- DJ Lady Tribe, tagging a wall
- Directed by: Jon Reiss
- Produced by: Tracy Wares Jon Reiss Jeffrey Levy-Hinte Kate Christensen
- Cinematography: Tracy Wares
- Edited by: Alex Marquez Jessica Hernandez
- Production company: Antidote Films
- Distributed by: Gravitas Ventures
- Release date: April 27, 2007 (Tribeca Film Festival);
- Running time: 94 minutes
- Country: United States
- Language: English

= Bomb It =

Bomb It is an international graffiti and street art documentary directed by Jon Reiss that premiered at the 2007 Tribeca Film Festival. Filmed on five continents, featuring cities such as New York, Cape Town, London, Paris, Amsterdam, Tokyo, Berlin and São Paulo, Bomb It explores the interplay between worldwide graffiti movements, the global proliferation of "Quality of Life" laws, and the fight for control over public space.

International graffiti artists collaborated with Reiss to create the film which features original footage from many graffiti artists beginning with the first modern graffiti artist Cornbread, to those who saw the take off of the art, TAKI 183 to more contemporary artists Shepard Fairey and Os Gemeos.

In addition to TAKI 183, the film features Tracy 168, Terrible T-Kid 170, Cope2, Stay High 149, KRS-One, Revs, 2esae, Zephyr, Cornbread, DAIM, Blek le Rat, Ash, Revok, Ron English, DJ Lady Tribe, Lady Pink, Mear One, urban theorists Stefano Bloch and Susan A. Phillips, actor and filmmaker Russ Kingston and Faith47.

George L. Kelling, co-author of Broken Windows, an Atlantic Monthly article that formed the basis for Rudy Giuliani's widely imitated gentrification campaign, was interviewed for this film.

==Reception==
The New York Times wrote, "Bomb It isn't the first documentary to address the history and evolution of graffiti culture, and it probably won't be the last.

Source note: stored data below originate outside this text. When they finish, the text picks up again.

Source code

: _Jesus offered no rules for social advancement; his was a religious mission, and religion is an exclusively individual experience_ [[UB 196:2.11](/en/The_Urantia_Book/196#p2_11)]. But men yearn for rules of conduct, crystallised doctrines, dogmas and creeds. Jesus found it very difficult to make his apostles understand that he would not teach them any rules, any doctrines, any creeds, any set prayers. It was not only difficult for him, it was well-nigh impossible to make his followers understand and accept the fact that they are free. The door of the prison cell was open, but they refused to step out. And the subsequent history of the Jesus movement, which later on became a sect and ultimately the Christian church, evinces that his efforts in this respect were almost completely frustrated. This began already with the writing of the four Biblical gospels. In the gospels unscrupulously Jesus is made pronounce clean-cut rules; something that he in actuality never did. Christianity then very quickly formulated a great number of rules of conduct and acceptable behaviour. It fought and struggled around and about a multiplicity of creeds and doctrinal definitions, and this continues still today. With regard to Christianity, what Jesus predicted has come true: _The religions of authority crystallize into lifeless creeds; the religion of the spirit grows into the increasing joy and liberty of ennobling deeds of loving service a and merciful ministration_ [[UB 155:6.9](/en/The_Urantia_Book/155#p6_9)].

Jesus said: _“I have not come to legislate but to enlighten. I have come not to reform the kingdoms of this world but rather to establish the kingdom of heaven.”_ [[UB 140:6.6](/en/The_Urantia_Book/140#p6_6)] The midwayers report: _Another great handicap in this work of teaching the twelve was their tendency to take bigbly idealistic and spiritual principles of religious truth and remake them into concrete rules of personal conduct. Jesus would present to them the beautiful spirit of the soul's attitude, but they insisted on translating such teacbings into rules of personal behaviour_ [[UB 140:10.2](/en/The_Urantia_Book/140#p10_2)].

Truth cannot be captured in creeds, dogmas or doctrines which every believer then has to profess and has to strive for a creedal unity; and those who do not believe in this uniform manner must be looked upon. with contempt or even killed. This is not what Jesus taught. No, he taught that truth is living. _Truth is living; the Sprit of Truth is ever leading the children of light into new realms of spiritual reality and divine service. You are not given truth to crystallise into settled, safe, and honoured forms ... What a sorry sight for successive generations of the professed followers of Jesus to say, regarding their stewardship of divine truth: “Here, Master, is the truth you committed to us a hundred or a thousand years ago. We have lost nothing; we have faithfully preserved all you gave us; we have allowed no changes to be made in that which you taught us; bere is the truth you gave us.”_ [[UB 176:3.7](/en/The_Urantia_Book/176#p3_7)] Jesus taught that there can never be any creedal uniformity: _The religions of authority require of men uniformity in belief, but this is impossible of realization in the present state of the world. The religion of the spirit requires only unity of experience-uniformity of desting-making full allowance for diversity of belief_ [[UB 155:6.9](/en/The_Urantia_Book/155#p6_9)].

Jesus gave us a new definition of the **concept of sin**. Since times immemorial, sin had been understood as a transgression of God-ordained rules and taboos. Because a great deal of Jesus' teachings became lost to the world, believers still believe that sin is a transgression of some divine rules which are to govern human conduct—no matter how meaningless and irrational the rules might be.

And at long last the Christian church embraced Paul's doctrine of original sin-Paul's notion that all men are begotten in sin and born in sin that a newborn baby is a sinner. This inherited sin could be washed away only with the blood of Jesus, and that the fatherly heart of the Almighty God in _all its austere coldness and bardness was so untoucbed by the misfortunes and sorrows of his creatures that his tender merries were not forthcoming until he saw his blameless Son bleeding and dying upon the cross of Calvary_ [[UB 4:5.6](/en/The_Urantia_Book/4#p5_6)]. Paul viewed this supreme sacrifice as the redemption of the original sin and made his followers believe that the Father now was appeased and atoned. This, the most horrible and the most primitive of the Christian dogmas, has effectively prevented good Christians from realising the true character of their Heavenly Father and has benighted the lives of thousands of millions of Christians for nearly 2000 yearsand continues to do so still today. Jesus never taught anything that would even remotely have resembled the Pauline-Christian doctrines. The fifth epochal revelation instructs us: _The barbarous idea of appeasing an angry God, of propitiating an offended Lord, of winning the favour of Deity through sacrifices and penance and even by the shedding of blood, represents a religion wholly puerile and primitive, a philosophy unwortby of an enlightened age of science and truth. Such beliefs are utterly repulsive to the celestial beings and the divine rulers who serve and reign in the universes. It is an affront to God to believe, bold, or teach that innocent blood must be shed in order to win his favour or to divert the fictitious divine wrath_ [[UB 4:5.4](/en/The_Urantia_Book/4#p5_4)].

But what distinguishes Jon Reiss's lively, sure-handed film from the rest is that it widens the spectrum by taking a comprehensively international viewpoint."

==Bomb It 2==
The sequel Bomb It 2 (2010) was commissioned as a web series for the digital broadcast network Babelgum and expands the exploration of graffiti and street art into locations not covered in the first film.

Continuing his investigation of international graffiti, Reiss traveled by himself to Bangkok, Jakarta, Singapore, Hong Kong, Tel Aviv, Palestinian refugee camps on the West Bank, Perth, Melbourne, Copenhagen, Chicago and Austin. Artists featured include Klone, KnowHope, GreatBates, Zero Cents, Foma <3, INSPIRE 1, Darbotz, Killer Gerbil, Bon, Alex Face, Sloke, Husk Mit Navn, Ash, Phibs, Stormie Mills, Beejoir and others.